What you have to do
Omit images. Retype all entries verbatim.

Records supplied
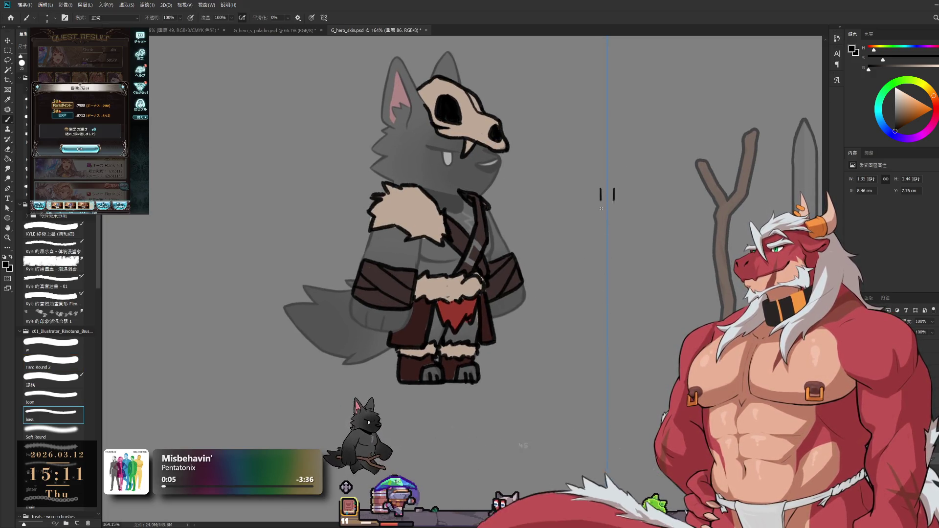
drag(598, 187, 598, 301)
key(ctrl+z)
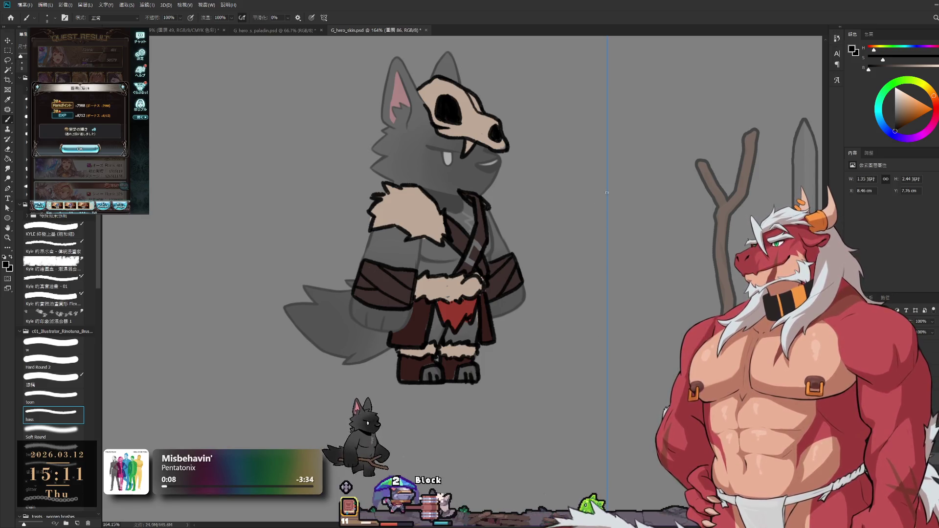
drag(601, 187, 602, 304)
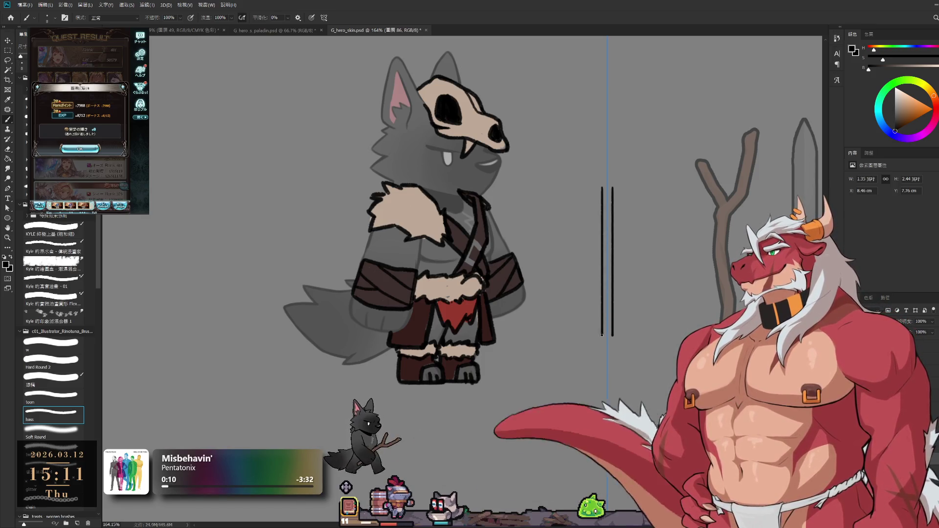
key(ctrl+z)
mouse_move(601, 187)
mouse_down()
mouse_move(601, 331)
mouse_move(564, 361)
mouse_up()
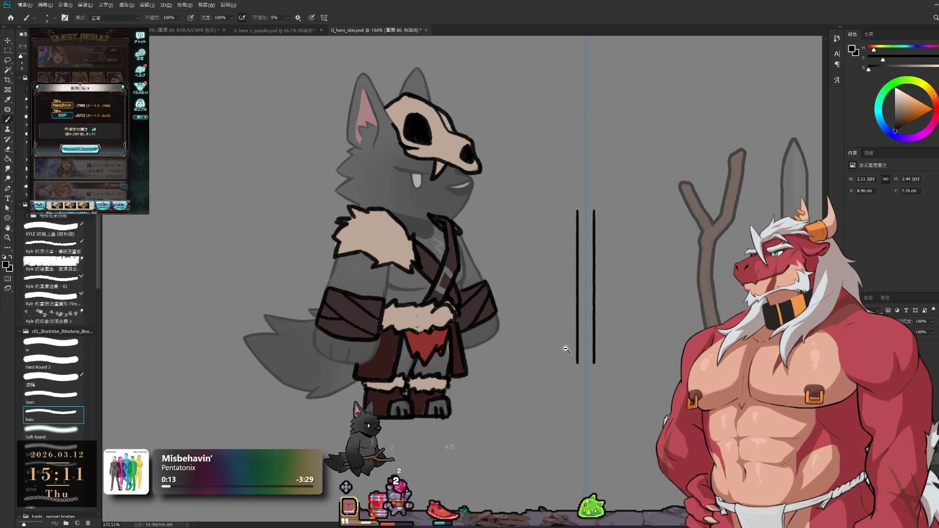
scroll(564, 361, up, 1)
- Finish the handle's bottom with short outward-curving strokes forming a flared end
key(e)
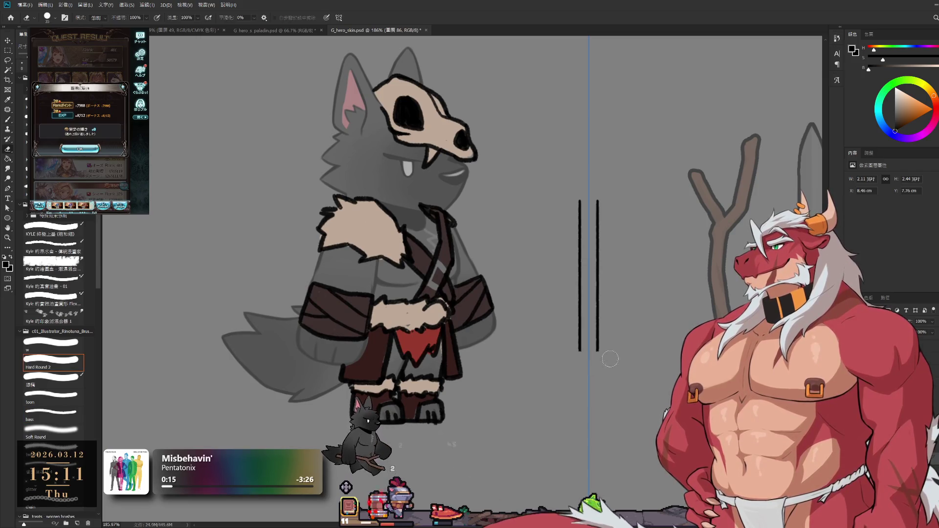
key(e)
key(b)
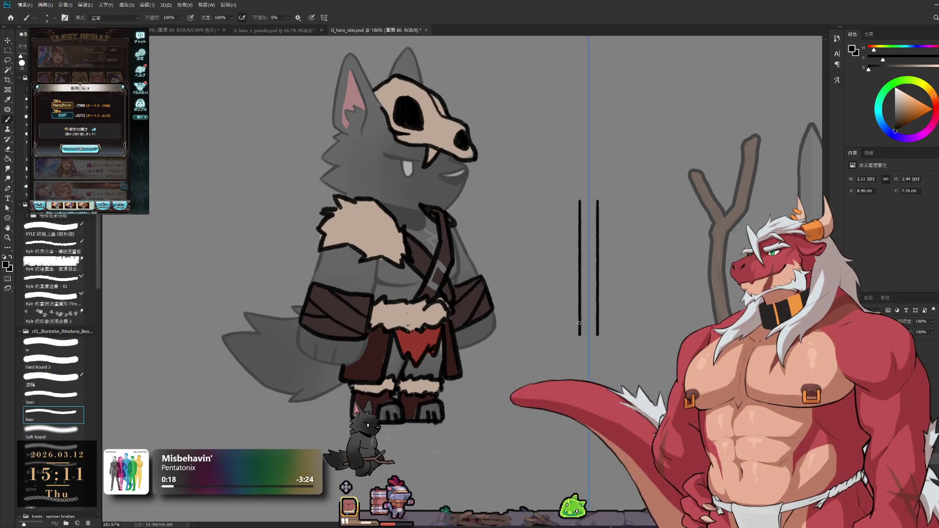
mouse_move(597, 334)
mouse_down()
mouse_move(606, 351)
mouse_move(573, 351)
mouse_up()
key(ctrl+z)
key(ctrl+z)
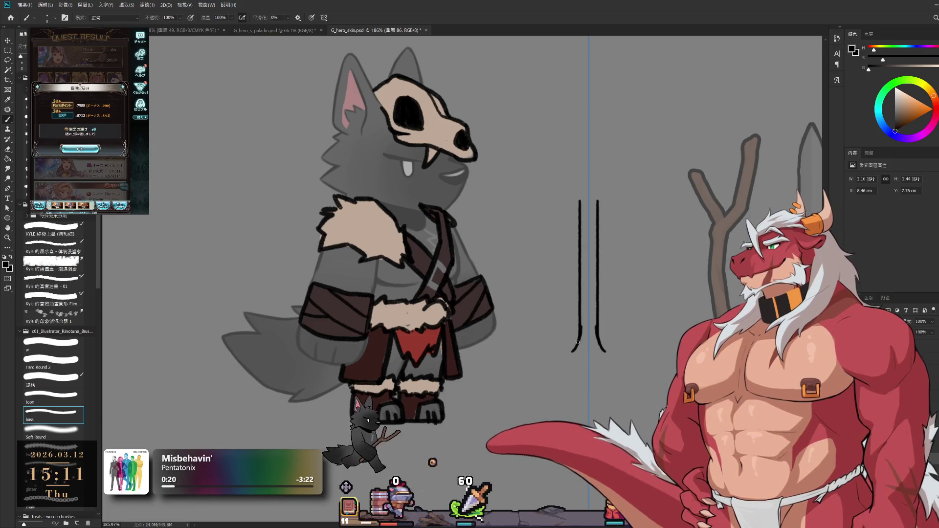
drag(598, 336, 601, 345)
drag(580, 336, 577, 346)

Exercise solution
drag(598, 187, 598, 301)
key(ctrl+z)
drag(601, 187, 602, 304)
key(ctrl+z)
mouse_move(601, 187)
mouse_down()
mouse_move(601, 331)
mouse_move(564, 361)
mouse_up()
scroll(564, 361, up, 1)
- Finish the handle's bottom with short outward-curving strokes forming a flared end
key(e)
key(e)
key(b)
mouse_move(597, 334)
mouse_down()
mouse_move(606, 351)
mouse_move(573, 351)
mouse_up()
key(ctrl+z)
key(ctrl+z)
drag(598, 336, 601, 345)
drag(580, 336, 577, 346)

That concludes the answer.